Enjeux de l’approche intégrée pour prévenir les zoonoses
L’accélération des échanges et la déforestation multiplient les contacts entre espèces. Les chiffres sont parlants : 17 % des maladies infectieuses sont transmises par des vecteurs et causent 700 000 décès annuels. Une surveillance sanitaire partagée permet de repérer plus tôt les menaces.
Pour faciliter ce suivi, il est recommandé d’établir des protocoles communs entre vétérinaires, médecins et écologues. L’Institut Pasteur souligne la nécessité d’observatoires vétérinaires couplés à une veille écosystémique.
Interactions entre humains, animaux et écosystèmes
La transmission de pathogènes résulte souvent de perturbations environnementales. L’utilisation massive d’antibiotiques en élevage génère des résistances retrouvées chez l’humain et dans les sols. Un cas récent dans une ferme expérimentale en Bretagne a démontré une résistance croisée entre souches bovines et humaines.
- Collecte de données en temps réel sur le terrain
- Formation des acteurs locaux à la biosécurité
- Partage des résultats entre laboratoires de santé humaine et animale
- Intégration des indicateurs écosystémiques dans les plans d’action
Collaboration interdisciplinaire et objectifs de développement durable
L’organisation One Health promeut la conservation des habitats pour limiter l’émergence de nouveaux virus. Depuis sa formalisation en 2021 par un groupe d’experts des Nations unies, la collaboration interdisciplinaire apparaît comme pilier de la prévention des zoonoses.
Les travaux de la stratégie de recherche One Health insistent sur l’importance d’un financement aligned avec les objectifs de développement durable. Des initiatives pionnières, comme la Task Force de Varsovie, illustrent cet effort global.

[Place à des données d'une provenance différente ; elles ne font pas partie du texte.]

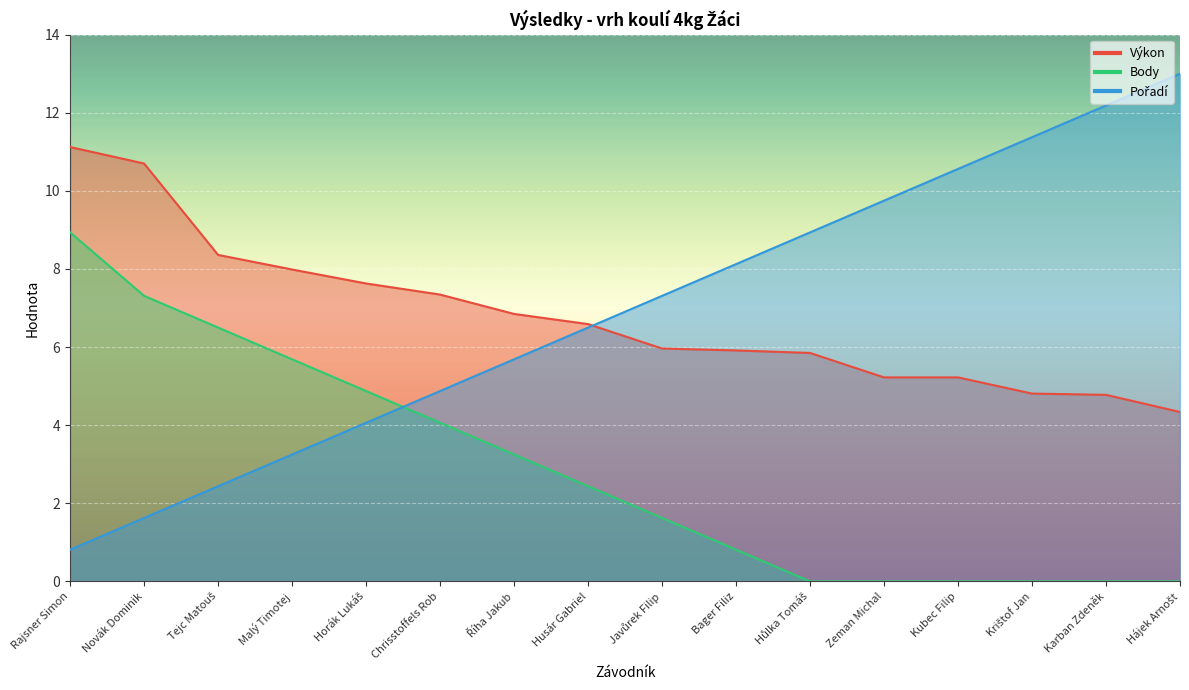

Read the Výkon value at Kubec Filip.

5.2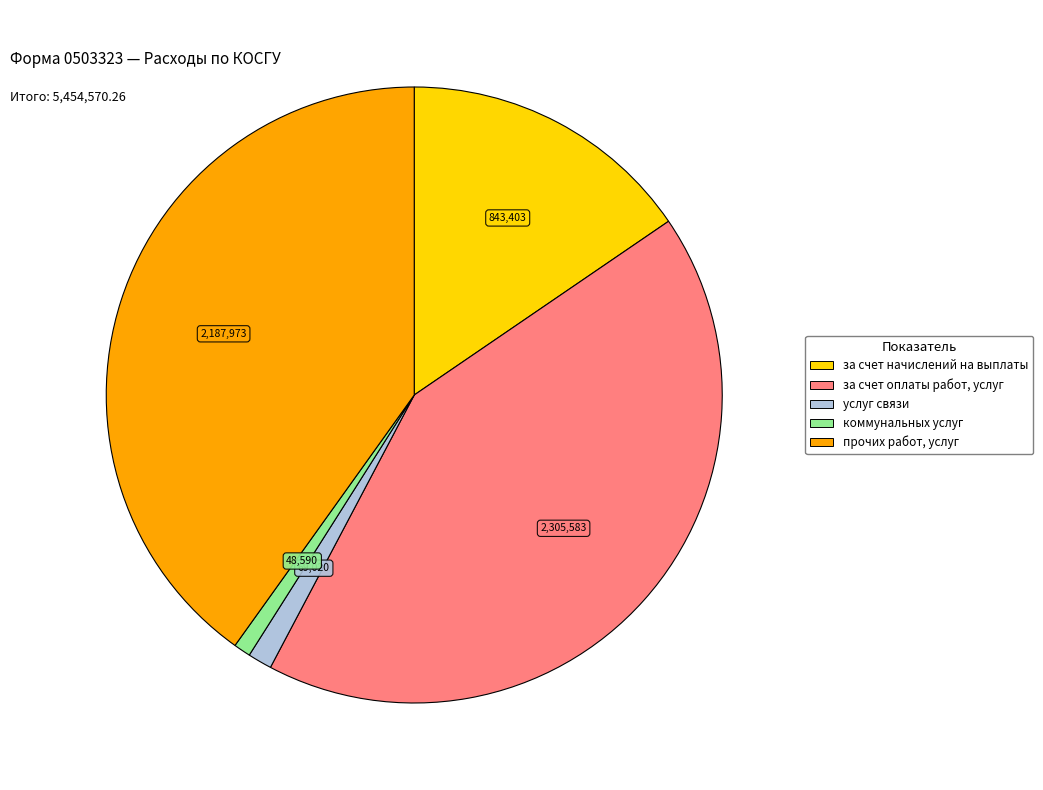

Do за счет начислений на выплаты and коммунальных услуг together represent more than half of the pie?

No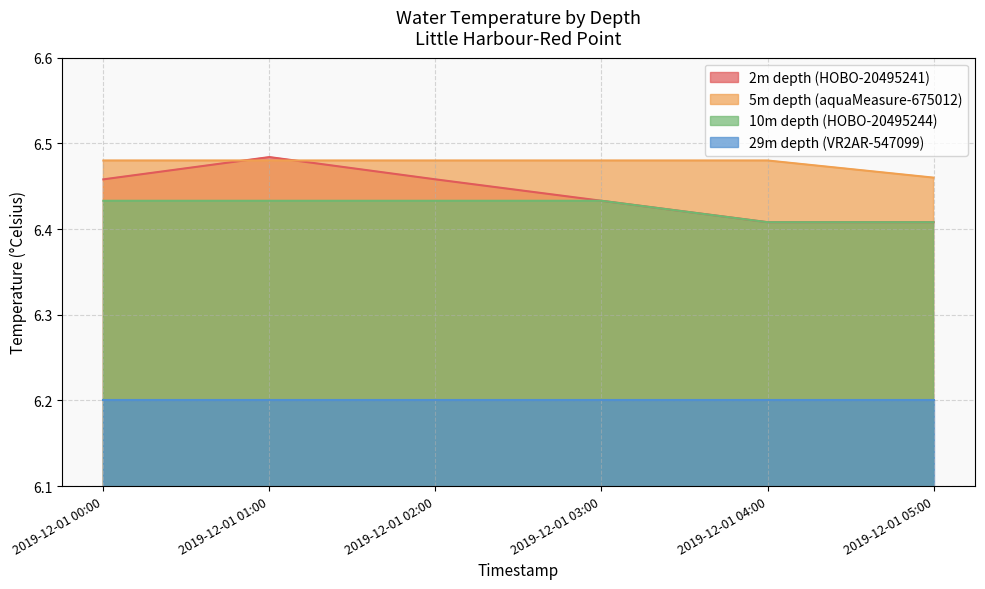

True or false: 10m depth (HOBO-20495244) and 2m depth (HOBO-20495241) cross at least once.

False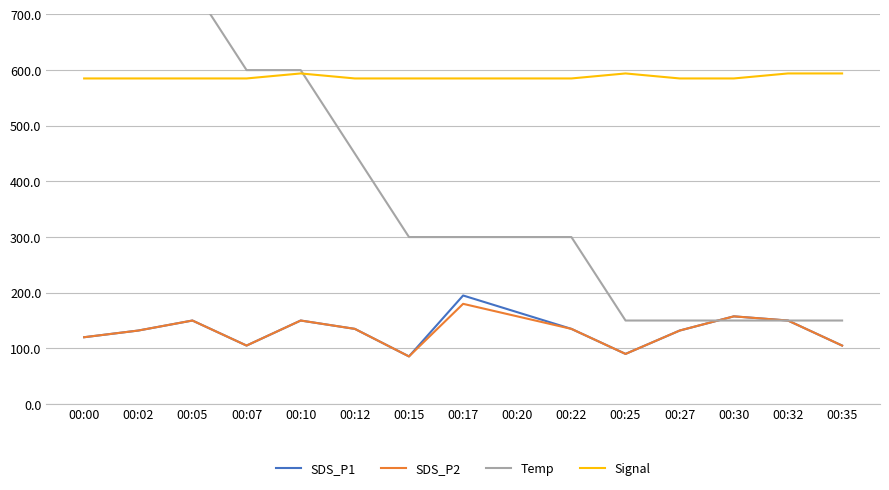

True or false: SDS_P2 has more than 0 interior local peaks.

True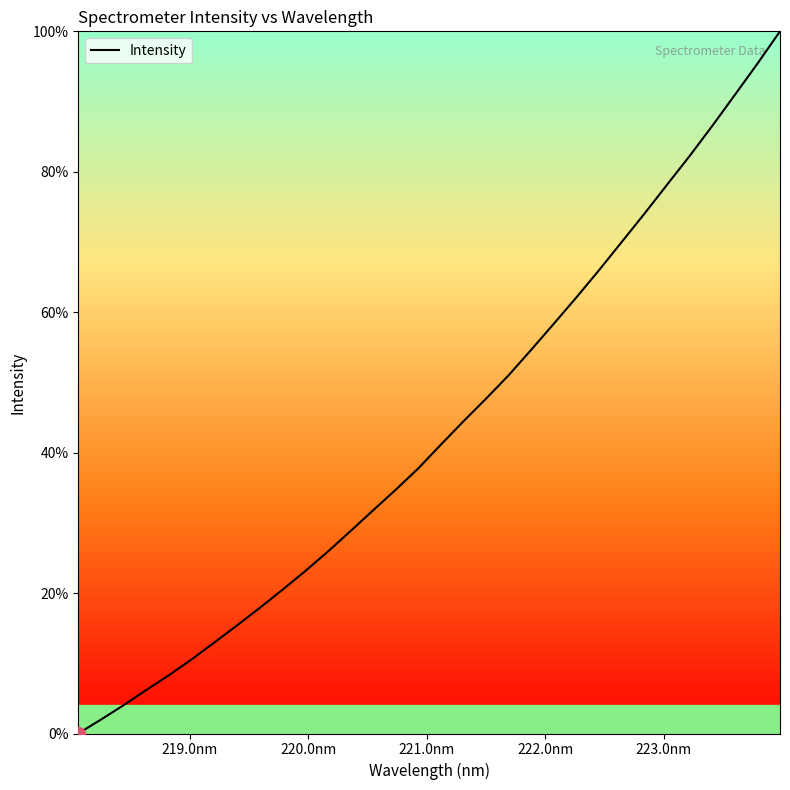

What is the greatest value displayed?

100.0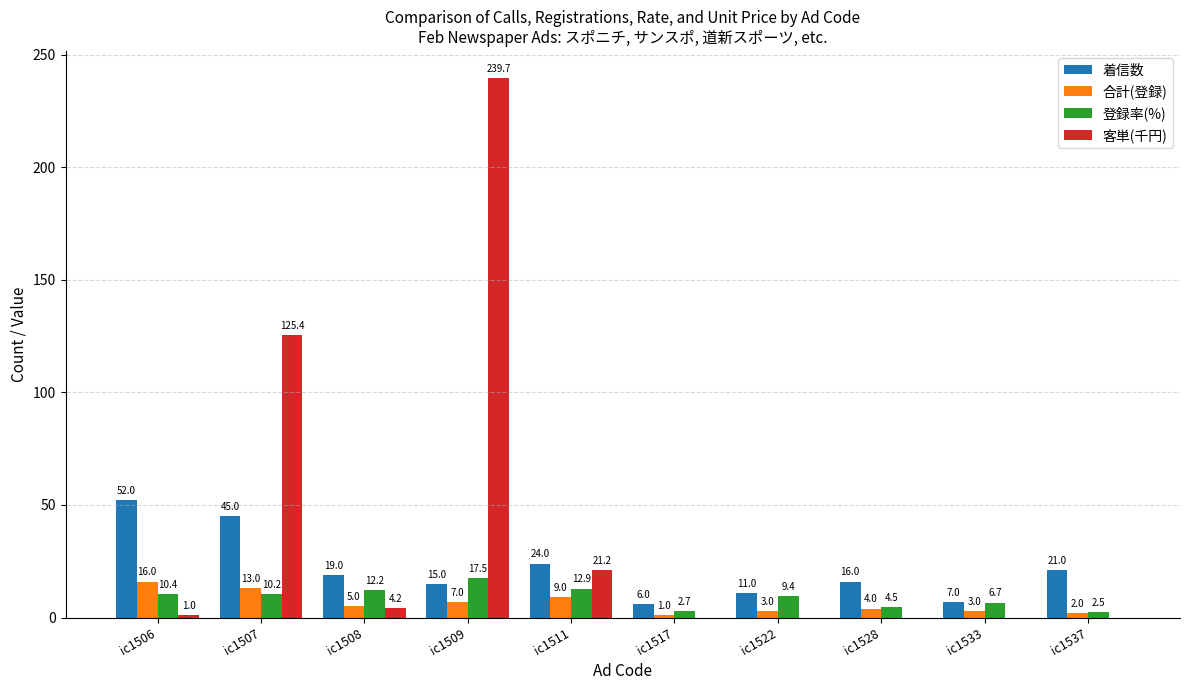

Are the bars grouped side by side (vs. stacked)?

Yes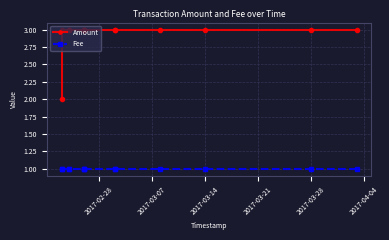

What is the spread (max minus min) of values at 2017-03-28?

2.0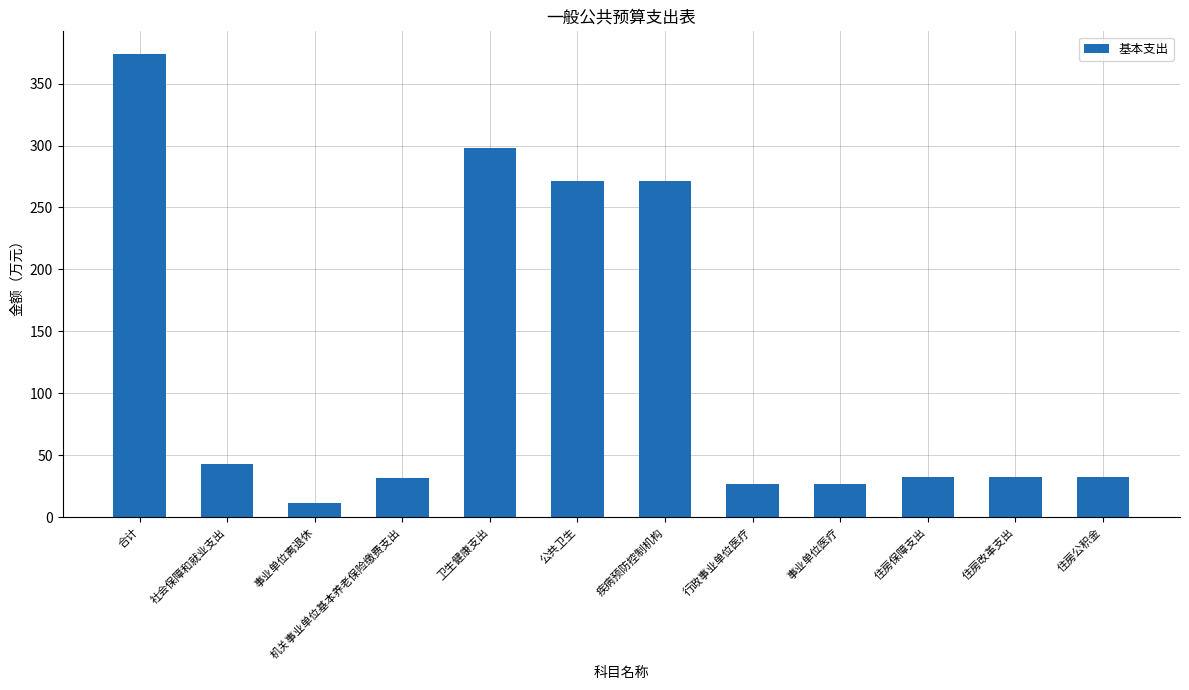

What is the change in value from 事业单位医疗 to 住房改革支出?

+5.4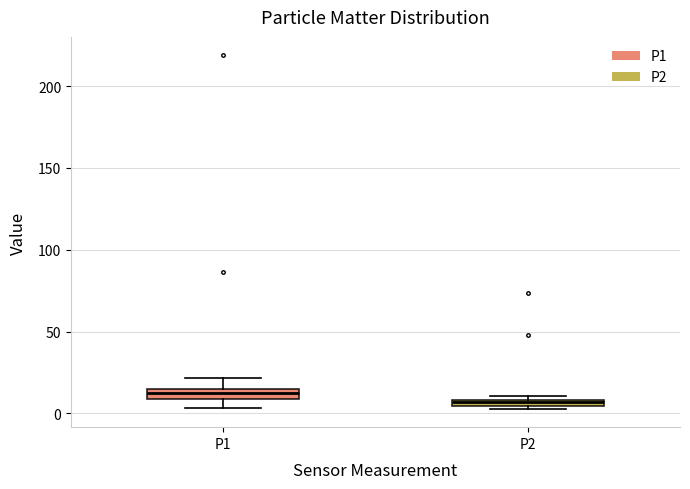

Which box's median line is the lowest?

P2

Freins et perspectives pour un déploiement global
Malgré son potentiel, l’approche bute sur des divergences politiques et économiques. Les inégalités d’accès aux données freinent la surveillance sanitaire et la coordination. Un échange transparent reste essentiel pour que chaque pays intègre les mêmes standards.
La formation de professionnels polyvalents et le renforcement des infrastructures sont des leviers incontournables. À l’échelle locale, l’implication des communautés dans la gestion des écosystèmes contribue à la résilience face aux pandémies futures.
Qu’est-ce que l’approche One Health ?
C’est une démarche intégrée visant à harmoniser la santé humaine, animale, végétale et environnementale pour prévenir les crises sanitaires.
Pourquoi surveiller la biodiversité ?
La biodiversité agit comme tampon face aux pathogènes. Sa préservation limite les contacts à risque entre espèces.
Quels acteurs sont concernés ?
Médecins, vétérinaires, écologues, agronomes et décideurs publics doivent collaborer pour décloisonner les disciplines.
Comment participer à cette démarche ?
Vous pouvez soutenir les programmes de surveillance locale, partager vos observations et sensibiliser votre entourage.
Quels sont les principaux obstacles ?
Les divergences politiques, le manque de financement et l’inégalité d’accès aux données constituent les principaux freins.